Чарльз устало посмотрел на меня. Мы оба брели по маршруту, который не был нанесен на карту, в страну, которую никогда не видели, хотя и летали очень высоко и возвращались невредимыми. И так же, как когда-то он нуждался во мне как в штурмане, теперь он тоже нуждался в моей вере; без нее он мог не найти дорогу к себе – человек, который никогда не терял присутствия духа, даже когда в одиночку пересекал океан.
– Что ты планируешь предпринять? Что будет твоим… нашим следующим действием?
– Гарри Гуггенхайм поможет мне с деньгами. Я телеграфирую ему о новой сумме. Энн, это все, что я собираюсь обсуждать с тобой в данный момент. Я не хочу, чтобы ты знала больше.

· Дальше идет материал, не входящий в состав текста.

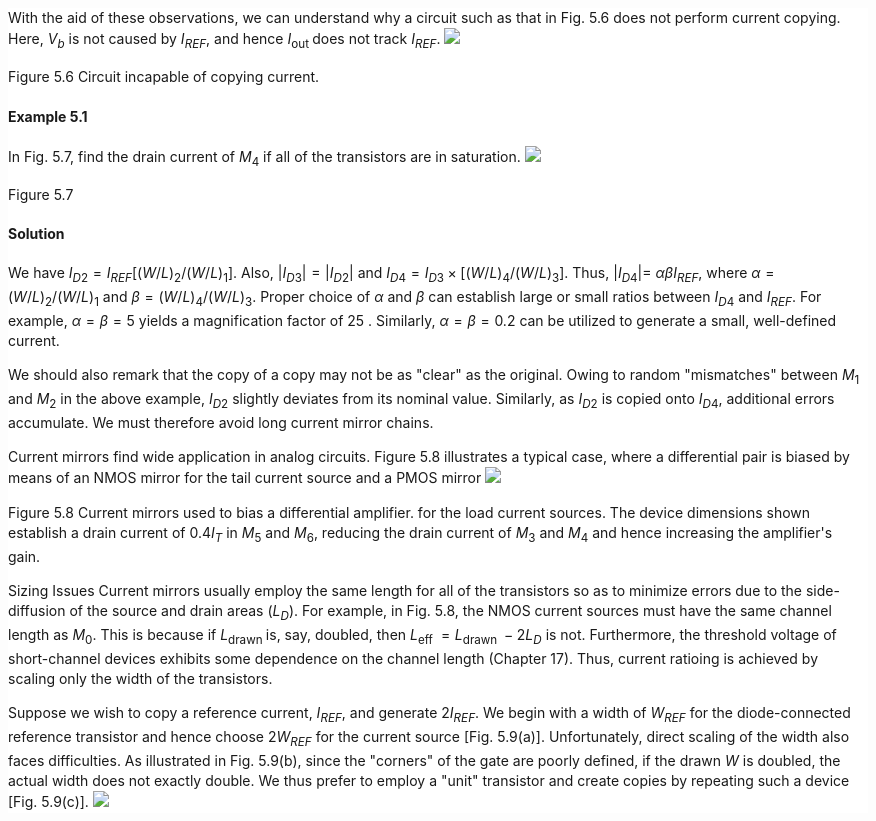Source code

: With the aid of these observations, we can understand why a circuit such as that in Fig. 5.6 does not perform current copying. Here, $V_{b}$ is not caused by $I_{R E F}$, and hence $I_{\text {out }}$ does not track $I_{R E F}$.
![](https://cdn.mathpix.com/cropped/2024_10_28_134d5d788a0919ac264dg-137.jpg?height=350&width=383&top_left_y=245&top_left_x=505)

Figure 5.6 Circuit incapable of copying current.

#### Example 5.1

In Fig. 5.7, find the drain current of $M_{4}$ if all of the transistors are in saturation.
![](https://cdn.mathpix.com/cropped/2024_10_28_134d5d788a0919ac264dg-137.jpg?height=303&width=552&top_left_y=801&top_left_x=400)

Figure 5.7

#### Solution

We have $I_{D 2}=I_{R E F}\left[(W / L)_{2} /(W / L)_{1}\right]$. Also, $\left|I_{D 3}\right|=\left|I_{D 2}\right|$ and $I_{D 4}=I_{D 3} \times\left[(W / L)_{4} /(W / L)_{3}\right]$. Thus, $\left|I_{D 4}\right|=$ $\alpha \beta I_{R E F}$, where $\alpha=(W / L)_{2} /(W / L)_{1}$ and $\beta=(W / L)_{4} /(W / L)_{3}$. Proper choice of $\alpha$ and $\beta$ can establish large or small ratios between $I_{D 4}$ and $I_{R E F}$. For example, $\alpha=\beta=5$ yields a magnification factor of 25 . Similarly, $\alpha=\beta=0.2$ can be utilized to generate a small, well-defined current.

We should also remark that the copy of a copy may not be as "clear" as the original. Owing to random "mismatches" between $M_{1}$ and $M_{2}$ in the above example, $I_{D 2}$ slightly deviates from its nominal value. Similarly, as $I_{D 2}$ is copied onto $I_{D 4}$, additional errors accumulate. We must therefore avoid long current mirror chains.

Current mirrors find wide application in analog circuits. Figure 5.8 illustrates a typical case, where a differential pair is biased by means of an NMOS mirror for the tail current source and a PMOS mirror
![](https://cdn.mathpix.com/cropped/2024_10_28_134d5d788a0919ac264dg-137.jpg?height=490&width=912&top_left_y=1740&top_left_x=530)

Figure 5.8 Current mirrors used to bias a differential amplifier.
for the load current sources. The device dimensions shown establish a drain current of $0.4 I_{T}$ in $M_{5}$ and $M_{6}$, reducing the drain current of $M_{3}$ and $M_{4}$ and hence increasing the amplifier's gain.

Sizing Issues Current mirrors usually employ the same length for all of the transistors so as to minimize errors due to the side-diffusion of the source and drain areas $\left(L_{D}\right)$. For example, in Fig. 5.8, the NMOS current sources must have the same channel length as $M_{0}$. This is because if $L_{\text {drawn }}$ is, say, doubled, then $L_{\text {eff }}=L_{\text {drawn }}-2 L_{D}$ is not. Furthermore, the threshold voltage of short-channel devices exhibits some dependence on the channel length (Chapter 17). Thus, current ratioing is achieved by scaling only the width of the transistors.

Suppose we wish to copy a reference current, $I_{R E F}$, and generate $2 I_{R E F}$. We begin with a width of $W_{R E F}$ for the diode-connected reference transistor and hence choose $2 W_{R E F}$ for the current source [Fig. 5.9(a)]. Unfortunately, direct scaling of the width also faces difficulties. As illustrated in Fig. 5.9(b), since the "corners" of the gate are poorly defined, if the drawn $W$ is doubled, the actual width does not exactly double. We thus prefer to employ a "unit" transistor and create copies by repeating such a device [Fig. 5.9(c)].
![](https://cdn.mathpix.com/cropped/2024_10_28_134d5d788a0919ac264dg-138.jpg?height=552&width=1522&top_left_y=861&top_left_x=274)
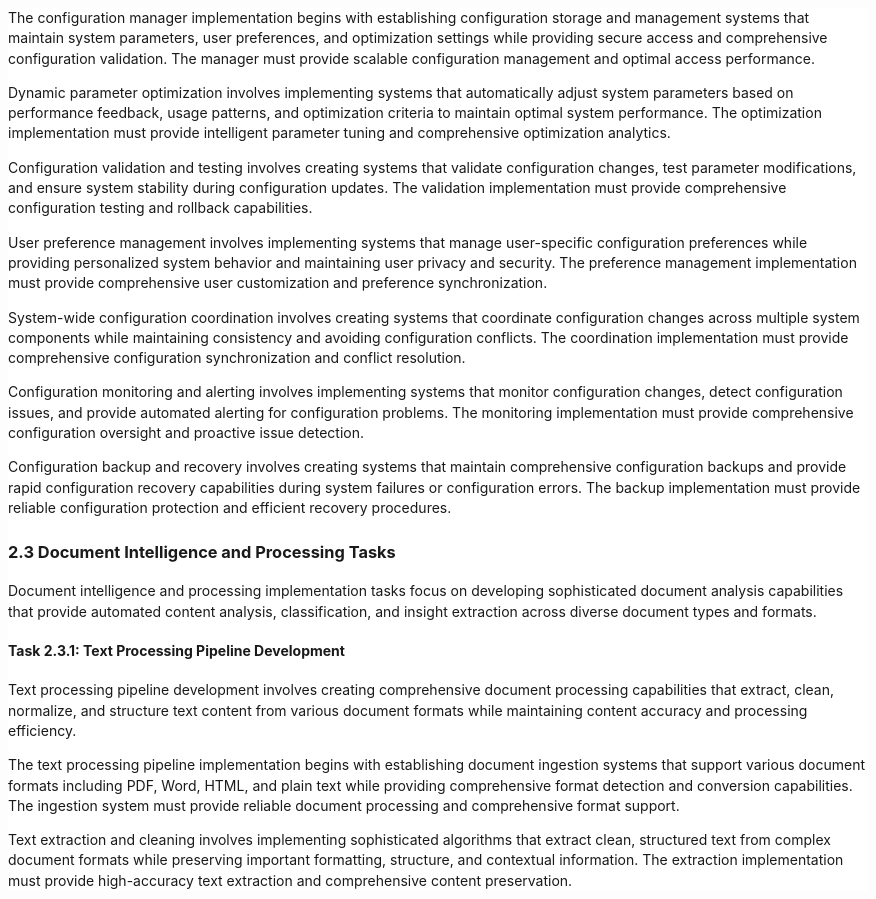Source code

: The configuration manager implementation begins with establishing configuration storage and management systems that maintain system parameters, user preferences, and optimization settings while providing secure access and comprehensive configuration validation. The manager must provide scalable configuration management and optimal access performance.

Dynamic parameter optimization involves implementing systems that automatically adjust system parameters based on performance feedback, usage patterns, and optimization criteria to maintain optimal system performance. The optimization implementation must provide intelligent parameter tuning and comprehensive optimization analytics.

Configuration validation and testing involves creating systems that validate configuration changes, test parameter modifications, and ensure system stability during configuration updates. The validation implementation must provide comprehensive configuration testing and rollback capabilities.

User preference management involves implementing systems that manage user-specific configuration preferences while providing personalized system behavior and maintaining user privacy and security. The preference management implementation must provide comprehensive user customization and preference synchronization.

System-wide configuration coordination involves creating systems that coordinate configuration changes across multiple system components while maintaining consistency and avoiding configuration conflicts. The coordination implementation must provide comprehensive configuration synchronization and conflict resolution.

Configuration monitoring and alerting involves implementing systems that monitor configuration changes, detect configuration issues, and provide automated alerting for configuration problems. The monitoring implementation must provide comprehensive configuration oversight and proactive issue detection.

Configuration backup and recovery involves creating systems that maintain comprehensive configuration backups and provide rapid configuration recovery capabilities during system failures or configuration errors. The backup implementation must provide reliable configuration protection and efficient recovery procedures.

### 2.3 Document Intelligence and Processing Tasks

Document intelligence and processing implementation tasks focus on developing sophisticated document analysis capabilities that provide automated content analysis, classification, and insight extraction across diverse document types and formats.

#### Task 2.3.1: Text Processing Pipeline Development

Text processing pipeline development involves creating comprehensive document processing capabilities that extract, clean, normalize, and structure text content from various document formats while maintaining content accuracy and processing efficiency.

The text processing pipeline implementation begins with establishing document ingestion systems that support various document formats including PDF, Word, HTML, and plain text while providing comprehensive format detection and conversion capabilities. The ingestion system must provide reliable document processing and comprehensive format support.

Text extraction and cleaning involves implementing sophisticated algorithms that extract clean, structured text from complex document formats while preserving important formatting, structure, and contextual information. The extraction implementation must provide high-accuracy text extraction and comprehensive content preservation.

– Почему? Что может быть хуже того, что я уже знаю?
– Есть некие персонажи с довольно сомнительной репутацией, с которыми мне приходится общаться. Но они могут быть очень полезны, даже если мне претит сама мысль о том, что они могут дотронуться до моего сына, даже если я предпочитаю не водить компанию с людьми подобного рода.
– Подобного рода? Что ты имеешь в виду?
– Я имею в виду гангстеров, Энн. Аль Капоне предложил мне свои услуги. Вот, теперь ты знаешь. И некоторые бандиты из Нью-Йорка. Они предложили себя в качестве посредников, чтобы не вмешивать полицию, и я считаю, что это лучший путь. Я предпочитаю не говорить тебе больше. Тебе не надо беспокоиться. Твое дело – это не терять надежды.
– Ты постоянно повторяешь мне это, но я не могу не беспокоиться! – меня трясло от бешенства. – Конечно, я беспокоюсь, и ты тоже! Но ты ничего мне не рассказываешь, ты вообще не говоришь со мной, и я не понимаю почему. Чарльз, ведь мы были командой! Я приняла боевое крещение в Янцзы и позволила тебе столкнуть меня с вершины горы на планере, но теперь ты решил, что я слишком слаба, чтобы понять и помочь? Слишком слаба? Чарли и мой сын тоже! – С отвращением я отпрянула от стола. – Неужели ты думаешь, что я так щепетильна? Да общайся ты хоть с дьяволом, если это нужно для дела! Только перестань думать, что можешь защитить меня от всего этого. Ты никого из нас больше не можешь защитить, так что и не пытайся.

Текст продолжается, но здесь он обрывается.